# Schriftgröße in JLabel ändern



## ash34 (7. Sep 2012)

Hallo,

ich habe eine Klasse Box geschrieben, die von JLabel erbt. Die Klasse erzeugt eine Box. In diese Box wird ein Text geschrieben. Genau diesen Text würde ich gern in der Größe ändern.


```
public class Box extends JLabel {

	  /**
	 * 
	 */
	
	private static final long serialVersionUID = -2804169159814223929L;
	private int x, y;
    private int width, height;
    private Stroke stroke = new BasicStroke(1); // setting thickness of the strokes
    private Rectangle bounds;
    private Color color;
    private String boxValue = ""; // modifiable text (like 192.168.2.1...)
      
      /**
       * Constructor
       * @param width
       * @param height
       * @param x
       * @param y
       */
      
    public Box(int width, int height, int x, int y, Color color) {
          this.width = width;
          this.height = height;
          this.color = color;
          this.setLocation(x, y);
          this.setFont(new Font("Dialog", 0, 50));
      }
      
     public void setLocation(int x, int y) {
          this.x = x;
          this.y = y;
          bounds = new Rectangle(x, y, width, height);
      }
      
     public Rectangle getBounds() {
          return bounds;
      }
      
     public Color getColor(Box box){
    	  return this.color;
      }
      
     public int getWidth(){
    	  return this.width;
      }

     public int getHeight(){
    	  return this.height;
      }
      
     public int getX(){
    	  return this.x;
      }
      
     public int getY(){
    	  return this.y;
      }
      
     public void setWidth(int width){
    	  this.width = width;
      }
      
     public void setColor(Color color){
    	  this.color = color;
      }      
      
     public void setValue(String str){
    	  this.boxValue = str;
      }
      
     public void paintComponent(Graphics g) {
          Graphics2D g2 = (Graphics2D)g.create();
       
          g2.setStroke(stroke);
          g2.setColor(color);
          g2.fillRect(x, y, width, height);
          g2.setColor(Color.BLACK);
          g2.drawRect(x, y, width, height);
          g.drawString(this.getText(), x+2, y+11);
          g.drawString(boxValue, x+20, y+35);
          g2.dispose();
  }
}
```


```
this.setFont(new Font("Dialog", 0, 50));
```

Bringt leider nicht den gewünschten Effekt.

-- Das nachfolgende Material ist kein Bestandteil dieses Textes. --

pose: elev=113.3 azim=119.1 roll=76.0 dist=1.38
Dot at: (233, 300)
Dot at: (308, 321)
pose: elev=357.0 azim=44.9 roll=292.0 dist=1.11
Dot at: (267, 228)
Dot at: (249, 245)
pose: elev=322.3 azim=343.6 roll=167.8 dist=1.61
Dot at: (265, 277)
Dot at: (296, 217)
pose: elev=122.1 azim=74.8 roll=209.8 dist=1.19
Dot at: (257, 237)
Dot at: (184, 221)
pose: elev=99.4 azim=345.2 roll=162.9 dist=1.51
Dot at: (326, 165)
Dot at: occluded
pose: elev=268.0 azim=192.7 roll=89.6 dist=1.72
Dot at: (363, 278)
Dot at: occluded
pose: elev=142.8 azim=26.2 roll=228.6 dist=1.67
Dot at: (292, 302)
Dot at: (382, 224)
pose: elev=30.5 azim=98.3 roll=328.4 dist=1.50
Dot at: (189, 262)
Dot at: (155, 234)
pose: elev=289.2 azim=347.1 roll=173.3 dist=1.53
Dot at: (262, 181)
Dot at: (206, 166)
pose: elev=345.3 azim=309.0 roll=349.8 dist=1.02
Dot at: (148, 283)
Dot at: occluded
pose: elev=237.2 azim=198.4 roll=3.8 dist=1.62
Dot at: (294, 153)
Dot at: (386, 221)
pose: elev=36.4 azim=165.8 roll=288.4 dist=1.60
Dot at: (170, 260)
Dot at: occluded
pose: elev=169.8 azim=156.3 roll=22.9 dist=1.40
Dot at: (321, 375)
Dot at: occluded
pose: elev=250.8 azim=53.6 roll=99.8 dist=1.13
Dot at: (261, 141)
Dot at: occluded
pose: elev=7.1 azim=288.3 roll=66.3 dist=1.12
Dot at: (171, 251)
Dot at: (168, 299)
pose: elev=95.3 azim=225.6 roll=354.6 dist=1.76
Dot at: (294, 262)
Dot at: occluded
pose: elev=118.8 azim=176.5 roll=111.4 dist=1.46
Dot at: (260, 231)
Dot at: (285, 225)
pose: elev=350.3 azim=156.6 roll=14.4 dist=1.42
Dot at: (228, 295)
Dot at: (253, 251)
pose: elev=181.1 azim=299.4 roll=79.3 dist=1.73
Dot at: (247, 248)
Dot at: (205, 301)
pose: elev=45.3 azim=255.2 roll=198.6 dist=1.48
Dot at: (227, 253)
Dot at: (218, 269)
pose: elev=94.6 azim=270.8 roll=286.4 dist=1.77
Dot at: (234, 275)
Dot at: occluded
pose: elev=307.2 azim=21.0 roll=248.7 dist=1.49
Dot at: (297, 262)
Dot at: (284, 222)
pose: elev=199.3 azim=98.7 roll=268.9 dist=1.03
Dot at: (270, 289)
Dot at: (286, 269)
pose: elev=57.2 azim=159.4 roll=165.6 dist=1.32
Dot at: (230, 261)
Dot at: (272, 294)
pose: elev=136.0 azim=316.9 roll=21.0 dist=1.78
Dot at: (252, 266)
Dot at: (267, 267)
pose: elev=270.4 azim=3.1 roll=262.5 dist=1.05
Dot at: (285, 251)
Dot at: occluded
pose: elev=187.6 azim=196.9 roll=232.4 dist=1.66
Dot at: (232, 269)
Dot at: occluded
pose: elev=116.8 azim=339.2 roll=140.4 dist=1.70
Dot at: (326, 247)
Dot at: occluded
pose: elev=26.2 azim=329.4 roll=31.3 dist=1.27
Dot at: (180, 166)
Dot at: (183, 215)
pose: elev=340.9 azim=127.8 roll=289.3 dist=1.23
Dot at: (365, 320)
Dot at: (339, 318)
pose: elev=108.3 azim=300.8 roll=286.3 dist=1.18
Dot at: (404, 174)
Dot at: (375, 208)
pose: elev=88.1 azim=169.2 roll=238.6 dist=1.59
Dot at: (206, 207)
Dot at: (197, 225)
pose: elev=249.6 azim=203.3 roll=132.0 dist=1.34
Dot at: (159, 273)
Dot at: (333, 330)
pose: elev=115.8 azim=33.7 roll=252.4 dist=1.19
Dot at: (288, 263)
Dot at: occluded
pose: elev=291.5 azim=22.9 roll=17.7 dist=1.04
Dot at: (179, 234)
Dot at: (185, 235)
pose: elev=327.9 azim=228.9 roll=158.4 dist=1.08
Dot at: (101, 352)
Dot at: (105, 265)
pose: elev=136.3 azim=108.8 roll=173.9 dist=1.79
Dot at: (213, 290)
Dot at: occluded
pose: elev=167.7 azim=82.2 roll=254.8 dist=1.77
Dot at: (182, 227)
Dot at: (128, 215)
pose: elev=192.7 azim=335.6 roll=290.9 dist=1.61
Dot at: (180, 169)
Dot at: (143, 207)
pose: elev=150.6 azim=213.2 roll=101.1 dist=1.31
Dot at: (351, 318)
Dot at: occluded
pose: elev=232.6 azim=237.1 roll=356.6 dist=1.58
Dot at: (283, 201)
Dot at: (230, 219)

Erzeugt wird jede Box in einer Klasse BoxPanel.


```
public void fillBoxPanel(){
	    	
		String[] boxText = {"Checksum","Code","Data","HdrLen","Hdr Checksum",
							"FOS","Identifier","Total Length",
							"Length/Type","Options","Pad","Packet ID","Padding",
							"Protocol","Präambel","Prüfsumme","SeqNumr",
							"SourAddr(Eth)","SourAddr(IP)","TarAddr(Eth)",
							"TarAddr(IP)","TOS","TTL","Type","Vers"};
		
	    	
		int n = 0;						// horizontal gap between boxes
		int m = 40; 					// vertical gap between boxes
		int rowCount = 12; 				// amount of boxes in one row 
		int x = 45;						// vertical gap for the first box (related to (0,0))
		int y = 1;						// horizontal gap for the first box (related to (0,0))
		int width = standardWidth;		// width of a normal box
		int height = standardHeight;	// height of a normal box
		this.color = Color.WHITE;		// color of a normal box

//				creating boxes, setting color and text to each of the boxes
	    		
		for(int i=0; i<boxText.length; i++){
	    			
			if(i < rowCount){					
				Box box = new Box(width, height, x+n, y, color);
				box.setText(boxText[i]);
				box.setColor(color);
				this.addBox(box);
				n = width*(i+1);
	   			}
	    			
			if(i == rowCount){
	    		n=0;
	    		Box box = new Box(width, height, x+n, y+m, color);
	    		box.setText(boxText[i]);
	    		box.setColor(color);
	    		this.addBox(box);
	    		n = width*(i-12);
	    		}
	    			
	    	if(i > rowCount){
	    		Box box = new Box(width, height, x+n, y+m, color);
	    		box.setText(boxText[i]);
	    		box.setColor(color);
	    		this.addBox(box);
	    		n = width*(i-12);
	    		}
	    }
	}
```


----------



## Harry Kane (7. Sep 2012)

In deiner überlagerten paintComponent(Graphics g) Methode wird der Font des Graphis Argumentes nicht gesetzt.
Was spricht gegen die Verwendung eines normalen JLabels mit einer Border?


----------



## Ebenius (7. Sep 2012)

[java=81]g.setFont(this.getFont());[/code]
Ebenius


----------



## ash34 (7. Sep 2012)

Harry Kane hat gesagt.:


> Was spricht gegen die Verwendung eines normalen JLabels mit einer Border?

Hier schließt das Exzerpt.